Plenth sat quietly, hands on her belly, gently cradling the round, still warmth within.

Gorlen said, “Do you not drink wine or liquor?”

“I never did. I’ll not start now. I’ve avoided medicinal tinctures the Sister has offered me as well. She won’t say where they came from, but most of what she consumes originates in insects. Including shu’ulk.”

“Truly?”

“Sister Quills!” Plenth called. “Might we borrow a bottle? We will not touch a drop, I promise.”

“Have as much as you like, dear,” she said. “It’s good for your belly, the dear little larva.”

“I doubt that,” Plenth muttered. “Now, look here . . .”

Gorlen and Spar both leaned in as she held the bottle up to catch the light from a lantern that swung from an eave of the caterpillar caravan.
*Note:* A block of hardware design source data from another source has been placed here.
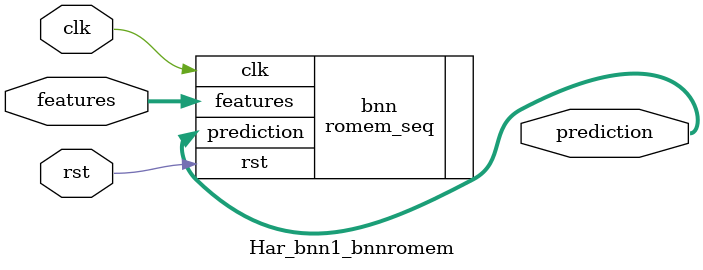
<source format=v>













module Har_bnn1_bnnromem #(

parameter FEAT_CNT = 12,
parameter HIDDEN_CNT = 40,
parameter FEAT_BITS = 4,
parameter CLASS_CNT = 6,
parameter TEST_CNT = 1000


  ) (
  input clk,
  input rst,
  input [FEAT_CNT*FEAT_BITS-1:0] features,
  output [$clog2(CLASS_CNT)-1:0] prediction
  );

  localparam Weights0 = 480'b010011011001001100101101110001110010101011110010111001110001101001101010010011110101100110000101000100000111110100000001101110101101000110000001100100000001110000111111100111001110011001111010101000111100000011110011111011101000100111100110001101001001000110110111001011101011010111110100111000111100000011000000000100101111000110010101011010001100110101000100110101010101111011111000111000010110111000110001001110000010001100000101000000100100011000001101111001100001101000111001 ;
  localparam Weights1 = 240'b111001111101100000101111100101100010100011010110111111001010010101011010011101001110011111011110001101011100001000101010010101000110011010101101110010110100110101111111011000000011000110001111110000010111001001000101000010011100001111000100 ;

  romem_seq #(.FEAT_CNT(FEAT_CNT),.FEAT_BITS(FEAT_BITS),.HIDDEN_CNT(HIDDEN_CNT),.CLASS_CNT(CLASS_CNT),.Weights0(Weights0),.Weights1(Weights1)) bnn (
    .clk(clk),
    .rst(rst),
    .features(features),
    .prediction(prediction)
  );

endmodule

</source>
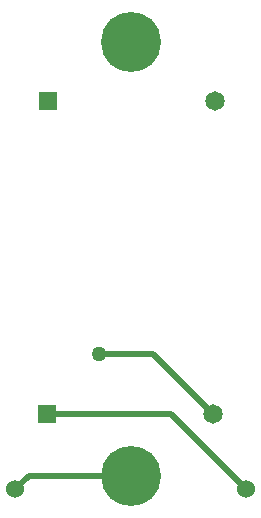
<source format=gbr>
%TF.GenerationSoftware,Altium Limited,Altium Designer,22.4.2 (48)*%
G04 Layer_Physical_Order=2*
G04 Layer_Color=16711680*
%FSLAX26Y26*%
%MOIN*%
%TF.SameCoordinates,31C44E49-19BD-49CD-A116-05C5AD78183A*%
%TF.FilePolarity,Positive*%
%TF.FileFunction,Copper,L2,Bot,Signal*%
%TF.Part,Single*%
G01*
G75*
%TA.AperFunction,Conductor*%
%ADD11C,0.020000*%
%TA.AperFunction,ViaPad*%
%ADD13C,0.060000*%
%ADD14C,0.200000*%
%TA.AperFunction,ComponentPad*%
%ADD15R,0.064961X0.064961*%
%ADD16C,0.064961*%
%TA.AperFunction,ViaPad*%
%ADD17C,0.050000*%
D11*
X345000Y535000D02*
X525118D01*
X725118Y335000D01*
X170000D02*
X585000D01*
X835000Y85000D01*
X110000Y130000D02*
X450000D01*
X65000Y85000D02*
X110000Y130000D01*
D13*
X65000Y85000D02*
D03*
X835000D02*
D03*
D14*
X450000Y130000D02*
D03*
Y1575000D02*
D03*
D15*
X170000Y335000D02*
D03*
X175000Y1380000D02*
D03*
D16*
X725118Y335000D02*
D03*
X730118Y1380000D02*
D03*
D17*
X345000Y535000D02*
D03*
%TF.MD5,c07b836f7be307a9c9a301f22c87e875*%
M02*

</source>
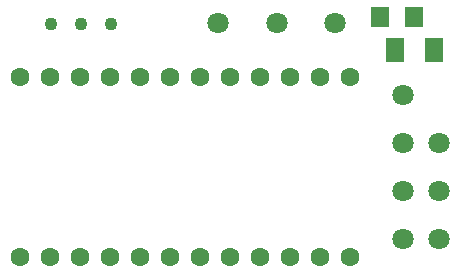
<source format=gts>
G04 (created by PCBNEW (22-Jun-2014 BZR 4027)-stable) date Sat 18 Feb 2017 18:36:52 GMT*
%MOIN*%
G04 Gerber Fmt 3.4, Leading zero omitted, Abs format*
%FSLAX34Y34*%
G01*
G70*
G90*
G04 APERTURE LIST*
%ADD10C,0.00590551*%
%ADD11C,0.0629921*%
%ADD12C,0.0433071*%
%ADD13C,0.0708661*%
%ADD14R,0.06X0.08*%
%ADD15R,0.0629X0.0709*%
G04 APERTURE END LIST*
G54D10*
G54D11*
X90650Y-62100D03*
X89650Y-62100D03*
X90650Y-56100D03*
X88650Y-62100D03*
X87650Y-62100D03*
X86650Y-62100D03*
X85650Y-62100D03*
X84650Y-62100D03*
X83650Y-62100D03*
X82650Y-62100D03*
X81650Y-62100D03*
X80650Y-62100D03*
X79650Y-62100D03*
X89650Y-56100D03*
X88650Y-56100D03*
X87650Y-56100D03*
X86650Y-56100D03*
X85650Y-56100D03*
X84650Y-56100D03*
X83650Y-56100D03*
X82650Y-56100D03*
X81650Y-56100D03*
X80650Y-56100D03*
X79650Y-56100D03*
G54D12*
X81675Y-54325D03*
X80675Y-54325D03*
X82675Y-54325D03*
G54D13*
X90150Y-54300D03*
X88200Y-54300D03*
X86250Y-54300D03*
G54D14*
X93450Y-55200D03*
X92150Y-55200D03*
G54D15*
X92759Y-54100D03*
X91641Y-54100D03*
G54D13*
X92400Y-61500D03*
X92400Y-59900D03*
X92400Y-58300D03*
X92400Y-56700D03*
X93600Y-59900D03*
X93600Y-58300D03*
X93600Y-61500D03*
M02*

</source>
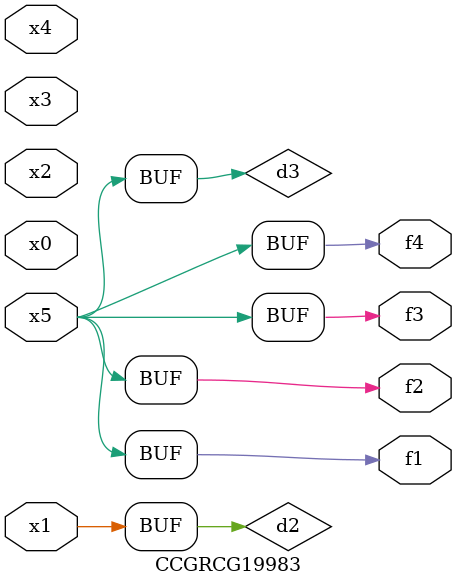
<source format=v>
module CCGRCG19983(
	input x0, x1, x2, x3, x4, x5,
	output f1, f2, f3, f4
);

	wire d1, d2, d3;

	not (d1, x5);
	or (d2, x1);
	xnor (d3, d1);
	assign f1 = d3;
	assign f2 = d3;
	assign f3 = d3;
	assign f4 = d3;
endmodule

</source>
The liquor was milky and thick, as if an egg had been boiled into shreds of filmy tissue that glittered with particles of gold. At the center of the flask, as she swirled the bottle, they saw a knot of golden shadow. Gorlen tried to make it out in the lamplight, but it kept turning away from him, as if hiding its face.

“In the right light, you can see its eyes,” Plenth said. “Ever since I caught one watching, I’ve had no desire to taste the stuff.”

“So is it . . . pickled in there?”

“Preserved, dead, dreaming—I don’t know. Some connoisseurs suck them out and swallow them whole. Others leave them in the bottle and throw them away once the liquor’s drunk. They dissolve into a sort of mush, except for bits of carapace. Child of the shu’ulk, they call it. More commonly, shu’ulk-ilk.”

Gorlen recoiled. “I’ll stick with ditchwater, I think.”